Where this site is going design-wise?

I last had a site when I really wanted to get my head around doing all the web technologies the right way, and I hand-coded a CMS with feature-parity with the big systems, barring glitzy admin panels. I suffered my sister’s scorn at being a blogger, agreed it was a bit sad, and stopped. On the other hand, I still reckon that as a model for communicating it works well, even more so now as increasingly I find myself getting information from blogs, from technical problem solving, news, and comment to learning. Given the rather technical and especially web-technology heavy focus of the site, it is rather important to think through the design and coding of this site.

I thought I would be sensible this time and settle for Wordpress to actually do some blogging this time and not code a useless site. The other rationale was that I needed to get seriously to grips with a CMS so I could make sure Hope Church had something that would not leave them in the lurch if I became indisposed. For a few days at the start of the holidays, I wrote a few plugins, a couple of themes, and got things ready to use, during which I read more and more of the code. By now, I have had a peek at most of the files, and read the interesting ones.

Unfortunately, I am only convinced that Wordpress is not what I want for my personal site. I can put forward some thoughts why that is, then recommend you to an amusing thought from ‘Kroc’ Camen.

Wordpress is unpredictable.

All the way through the processor, there is regular expression after regular expression being pounded out on your code. The output is often good, and works well for typical input. However, some wrong mixture of HTML and XHTML is not genuinely parseable in this way. Regular expressions have a huge expressive power, but not enough. Just by experimentation, I found that were a few obvious strings you can put in the comment box below that will be accepted but still do naughty things (hint: try seeing whether escape characters are counted properly or not). Filing a bug report or two misses the point, in that WP is just not designed to be strict or correct. So, I can never be sure it will not mangle the data in my posts as it tries to format the paragraphs and so on. In fact (with apologies for laboriously developing this), I could disable wpautop and do my paragraphs manually, but that misses the point. The data-flow processing model is fundamentally inadequate and not under my control, and I do not trust it to love my markup and maintain it.

Wordpress is bloated.

It has too much I do not want, nor use, and so fear. It is irrational, but putting a fudge in my theme file to tack on category scanning in a place where it is left out, and not using it in the places where it is, all because the WP designers did not read my fussy mind, leaves me again very dissatisfied. There is so much stuff in there, when two or three thousand lines cover my needs. Most of all however:–

Wordpress is not fun.

That is my way of putting it; Camen persistently emphasises beauty, but the idea is the same. I have a site because I want to communicate, but I want to do it well, and not just in layout and style but also in the attitude that the structure and way it is done is significant too.

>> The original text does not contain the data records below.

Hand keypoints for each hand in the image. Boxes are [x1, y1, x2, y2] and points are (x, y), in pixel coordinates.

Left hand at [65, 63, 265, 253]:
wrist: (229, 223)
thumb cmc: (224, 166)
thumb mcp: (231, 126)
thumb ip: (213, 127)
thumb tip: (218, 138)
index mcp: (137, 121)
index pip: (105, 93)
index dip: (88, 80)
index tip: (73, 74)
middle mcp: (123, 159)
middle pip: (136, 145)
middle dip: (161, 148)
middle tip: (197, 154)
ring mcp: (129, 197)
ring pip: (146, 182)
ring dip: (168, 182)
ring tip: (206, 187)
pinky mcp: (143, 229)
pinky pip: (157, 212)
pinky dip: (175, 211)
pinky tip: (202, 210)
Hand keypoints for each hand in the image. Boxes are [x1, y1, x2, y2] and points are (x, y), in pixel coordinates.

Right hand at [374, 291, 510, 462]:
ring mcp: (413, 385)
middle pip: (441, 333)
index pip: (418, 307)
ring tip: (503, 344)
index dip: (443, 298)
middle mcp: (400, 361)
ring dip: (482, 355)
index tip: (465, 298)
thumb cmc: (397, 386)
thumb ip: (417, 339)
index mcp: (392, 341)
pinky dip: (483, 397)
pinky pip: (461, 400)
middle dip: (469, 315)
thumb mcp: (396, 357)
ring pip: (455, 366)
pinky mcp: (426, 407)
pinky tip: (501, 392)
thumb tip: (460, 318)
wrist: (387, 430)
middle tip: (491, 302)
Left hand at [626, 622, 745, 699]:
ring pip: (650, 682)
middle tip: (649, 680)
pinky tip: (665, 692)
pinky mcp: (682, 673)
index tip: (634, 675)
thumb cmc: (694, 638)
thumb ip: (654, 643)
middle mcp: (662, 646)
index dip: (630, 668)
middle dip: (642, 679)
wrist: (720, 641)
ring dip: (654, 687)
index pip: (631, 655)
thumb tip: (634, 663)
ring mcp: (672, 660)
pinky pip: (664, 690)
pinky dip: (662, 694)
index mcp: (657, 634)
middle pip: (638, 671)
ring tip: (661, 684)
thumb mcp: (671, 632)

I take pride in doing things nicely. I am pleased that the full-text search of sermons on the old church website worked gorgeously, even if it had half a dozen hits last year. It has been discontinued in the new design, to be used soon, as I could not justify spending the time on maintaining it with Google, but I am pleased that I did it. It felt right to be thorough. There is a saying that so much time is senselessly invested in something, we are ‘doing it for ourselves’. I would like to turn the paradigm on its head though and make a comment on the way beauty motivates work. I suppose that, in the end, I can’t have been doing it for myself. The argument from aesthetics I would advance even applies to web design.

Whither then?

So, my ambition for the technical side of the site is to eventually abandon pre-built disempowering software of the Wordpress variety. I fully expect to keep working on it and improving it continually, removing the bloat and making gorgeous pages.

It will stay as a playground though, particularly as I will need to monkey around with Drupal and some HTML5 technologies quite soon.